Wandfluh Hansruedi · Nationalrat · 2006-09-28
Wandfluh Hansruedi · Nationalrat · Bern · Fraktion der Schweizerischen Volkspartei · 2006-09-28
Wortprotokoll
Eine knappe Mehrheit der SVP-Fraktion spricht sich gegen eine Beschränkung der Gültigkeit des Gesetzes auf acht Jahre aus, das heisst, sie lehnt den Antrag der bunt gemischten Minderheit Schibli ab.
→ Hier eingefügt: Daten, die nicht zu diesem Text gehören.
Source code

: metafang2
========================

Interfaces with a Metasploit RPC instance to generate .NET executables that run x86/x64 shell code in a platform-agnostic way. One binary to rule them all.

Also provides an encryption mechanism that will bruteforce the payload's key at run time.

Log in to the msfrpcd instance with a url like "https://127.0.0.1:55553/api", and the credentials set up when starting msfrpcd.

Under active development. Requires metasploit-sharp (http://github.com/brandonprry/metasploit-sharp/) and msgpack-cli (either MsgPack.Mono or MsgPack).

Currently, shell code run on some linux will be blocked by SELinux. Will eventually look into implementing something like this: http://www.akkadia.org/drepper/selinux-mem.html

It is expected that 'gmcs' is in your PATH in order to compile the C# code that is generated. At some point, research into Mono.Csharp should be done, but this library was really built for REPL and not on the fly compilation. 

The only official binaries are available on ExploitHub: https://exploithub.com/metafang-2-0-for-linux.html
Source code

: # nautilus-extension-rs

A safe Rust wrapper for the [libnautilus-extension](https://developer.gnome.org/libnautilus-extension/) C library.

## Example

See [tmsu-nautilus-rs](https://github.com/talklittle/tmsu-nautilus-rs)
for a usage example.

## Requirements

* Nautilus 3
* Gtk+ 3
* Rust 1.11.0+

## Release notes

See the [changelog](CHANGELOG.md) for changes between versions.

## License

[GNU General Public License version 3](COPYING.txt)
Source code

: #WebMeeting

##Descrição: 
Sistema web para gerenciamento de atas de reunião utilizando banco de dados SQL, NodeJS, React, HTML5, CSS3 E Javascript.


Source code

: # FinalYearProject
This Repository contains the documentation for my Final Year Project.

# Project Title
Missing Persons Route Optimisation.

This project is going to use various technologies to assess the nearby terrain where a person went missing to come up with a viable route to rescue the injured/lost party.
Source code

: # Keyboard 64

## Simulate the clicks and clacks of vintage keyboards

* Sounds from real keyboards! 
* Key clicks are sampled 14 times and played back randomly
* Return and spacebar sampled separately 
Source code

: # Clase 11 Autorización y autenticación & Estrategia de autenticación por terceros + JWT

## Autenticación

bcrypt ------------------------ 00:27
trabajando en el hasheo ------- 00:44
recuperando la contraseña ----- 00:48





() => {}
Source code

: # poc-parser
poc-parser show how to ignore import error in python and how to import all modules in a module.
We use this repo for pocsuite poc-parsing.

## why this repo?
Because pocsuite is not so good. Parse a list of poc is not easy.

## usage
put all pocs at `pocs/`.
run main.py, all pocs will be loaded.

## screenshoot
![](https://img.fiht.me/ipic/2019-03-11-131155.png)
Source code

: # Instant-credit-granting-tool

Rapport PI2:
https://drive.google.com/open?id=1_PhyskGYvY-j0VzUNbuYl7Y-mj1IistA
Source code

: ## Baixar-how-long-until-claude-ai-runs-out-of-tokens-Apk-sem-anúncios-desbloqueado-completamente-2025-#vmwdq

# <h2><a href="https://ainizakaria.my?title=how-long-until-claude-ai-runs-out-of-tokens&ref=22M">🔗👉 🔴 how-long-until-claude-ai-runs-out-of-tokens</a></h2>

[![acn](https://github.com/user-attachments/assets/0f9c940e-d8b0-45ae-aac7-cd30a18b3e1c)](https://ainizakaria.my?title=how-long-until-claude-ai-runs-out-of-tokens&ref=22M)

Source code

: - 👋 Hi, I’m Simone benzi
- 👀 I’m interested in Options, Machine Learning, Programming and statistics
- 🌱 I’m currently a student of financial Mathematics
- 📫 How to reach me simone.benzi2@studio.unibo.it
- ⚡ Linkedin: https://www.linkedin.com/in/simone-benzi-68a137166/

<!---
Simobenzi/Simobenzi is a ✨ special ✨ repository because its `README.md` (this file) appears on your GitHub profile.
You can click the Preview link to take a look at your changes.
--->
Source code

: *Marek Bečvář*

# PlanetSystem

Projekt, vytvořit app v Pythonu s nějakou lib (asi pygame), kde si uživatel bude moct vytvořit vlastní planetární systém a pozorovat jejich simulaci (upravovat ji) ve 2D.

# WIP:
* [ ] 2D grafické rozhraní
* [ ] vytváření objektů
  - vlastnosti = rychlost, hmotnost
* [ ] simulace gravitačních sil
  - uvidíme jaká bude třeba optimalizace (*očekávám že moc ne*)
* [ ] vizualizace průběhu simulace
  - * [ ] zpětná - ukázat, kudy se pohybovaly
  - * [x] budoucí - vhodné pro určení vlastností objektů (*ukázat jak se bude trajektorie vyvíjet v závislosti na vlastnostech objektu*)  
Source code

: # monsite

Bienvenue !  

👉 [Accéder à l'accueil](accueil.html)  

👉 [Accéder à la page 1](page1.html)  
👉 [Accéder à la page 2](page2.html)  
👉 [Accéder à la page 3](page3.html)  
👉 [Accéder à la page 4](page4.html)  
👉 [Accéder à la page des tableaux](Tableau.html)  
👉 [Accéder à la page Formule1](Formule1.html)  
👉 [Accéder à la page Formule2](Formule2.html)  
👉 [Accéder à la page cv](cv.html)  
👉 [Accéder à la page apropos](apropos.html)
Es ist nicht logisch, in Artikel 14 ein Mehrjahresprogramm für acht Jahre festzulegen und in Artikel 26 festzuhalten, dass das Gesetz auf acht Jahre beschränkt ist. Eine kongruente Formulierung in Artikel 14 wäre im Prinzip: "Die Bundesversammlung legt für die Dauer des Gesetzes ein Programm fest." Dann wäre es klar und kongruent. Aber wir dürfen nicht in Artikel 14 von einem Mehrjahresprogramm sprechen und das Gesetz in Artikel 26 auf acht Jahre limitieren.
Es ist im Übrigen nicht üblich, die Gültigkeit von Gesetzen zeitlich zu beschränken. Üblich ist, dass mit Mehrjahresprogrammen gearbeitet wird, dass diese in regelmässigen Abständen überprüft und überarbeitet werden und dass je nach Bedarf Gesetzesanpassungen vorgenommen werden. Solange der Verfassungsauftrag besteht, strukturschwache Regionen und vor allem innovative Projekte zu unterstützen, braucht es auch eine Regionalpolitik.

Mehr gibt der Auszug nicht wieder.